Fossil fuel companies have often bristled at the birds because their habitats and drill sites frequently overlap, at times resulting in vacated leases and stopped drilling.
In May, a federal judge in Montana, Brian Morris, an Obama appointee, struck down 440 oil and gas leases sold in Western states, holding that the Trump administration had not properly protected sage grouse habitats.
How sharply the species has declined in population varies by state, but the drop has been steep.
In the 1800s, 13 states and three Canadian provinces had sage grouse, according to the U.S. Fish and Wildlife Service. Now, the bird is thought to have vanished from Nebraska, Arizona and British Columbia. The drops in population also varies by state. At their historic peaks, sage grouse boasted an estimated 1.6 million to 16 million animals in North America. By 2000, those numbers across the continent fell to between 100,000 and 500,000 across their broad range, according to USFWS.
Congressional Republicans have for years chafed at new protections for the birds because they can delay oil and gas production.
Biomass dispute
Recent Interior-Environment spending laws have also included language directing the Energy and Agriculture departments and EPA to “establish clear policies that reflect the carbon neutrality of forest biomass.”
Biomass broadly refers to the burning of organic matter, like food scraps and residue, scrap wood, trees, mill debris and anything that came from some sort of foliage, to generate electricity.
Electric utilities and the lumber and paper products industry often pitch biomass as an environmentally-friendly power source due its wide availability.
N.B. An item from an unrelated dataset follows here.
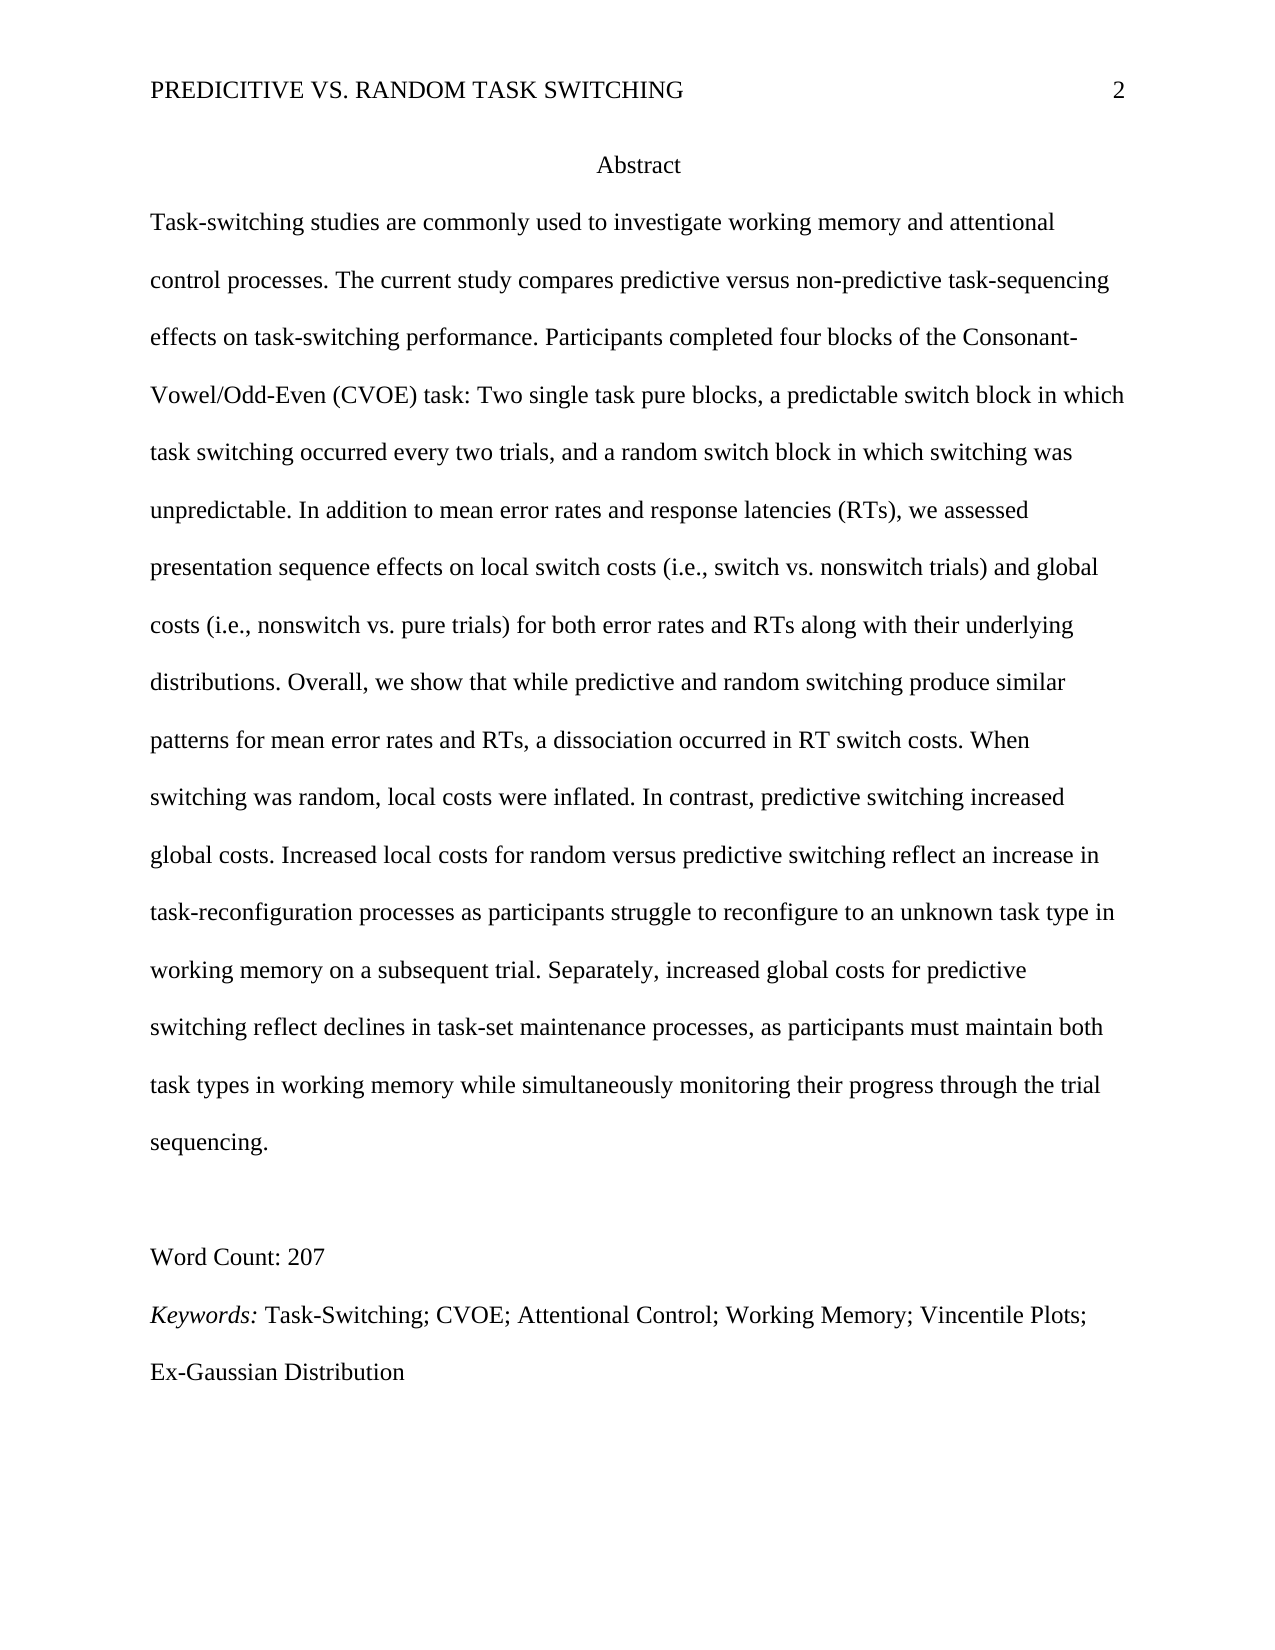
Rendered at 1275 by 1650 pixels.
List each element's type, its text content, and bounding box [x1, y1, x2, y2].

The industries use it to power their own facilities, which they say reduces carbon emissions by avoiding the use of dirtier power sources like coal.
Environmental groups argue biomass is of questionable benefit, however, since the process emits climate-warming carbon dioxide into the atmosphere and often means the elimination of trees that absorb heat-trapping carbon emissions.
The Democratic aide said that the sage grouse and forest biomass provisions weren’t the only issues the two sides trying to resolve.
The aide said Republicans have proposed negating House report language on a number of topics, including support for $1 million for a National Academies study on reducing racial and ethnic inequalities in the justice system.
Other sections of report language that Republicans oppose would require the U.S. Capitol Police to provide a report on the types of training its academy uses to eliminate unconscious bias and racial profiling, and bolster a call center for female veterans who need help accessing health care.
Negotiators don’t have much time to negotiate a compromise on some type of spending package before stopgap funding (PL 116-159) expires on Dec. 11.
Several appropriators have floated the idea of using a short-term spending bill to give negotiators more time to reach agreement on the dozen fiscal 2021 appropriations measures as well as emergency COVID-19 relief.
Hoyer’s been pushing for the parties to reach agreement on the package by Saturday at midnight so that Congress can meet the Dec. 11 deadline without a temporary extension. But he acknowledged Thursday that timeline might be ambitious.
“I said to [Senate Majority Leader Mitch McConnell, R-Ky.] yesterday, there’s no magic about the 14th through the 18th. What we can agree on between the 14th and the 18th, we can agree on between the 7th and the 11th,” he said. “I don’t know whether we’ll make it. But I’m pushing very hard.”
Lindsey McPherson contributed to this report.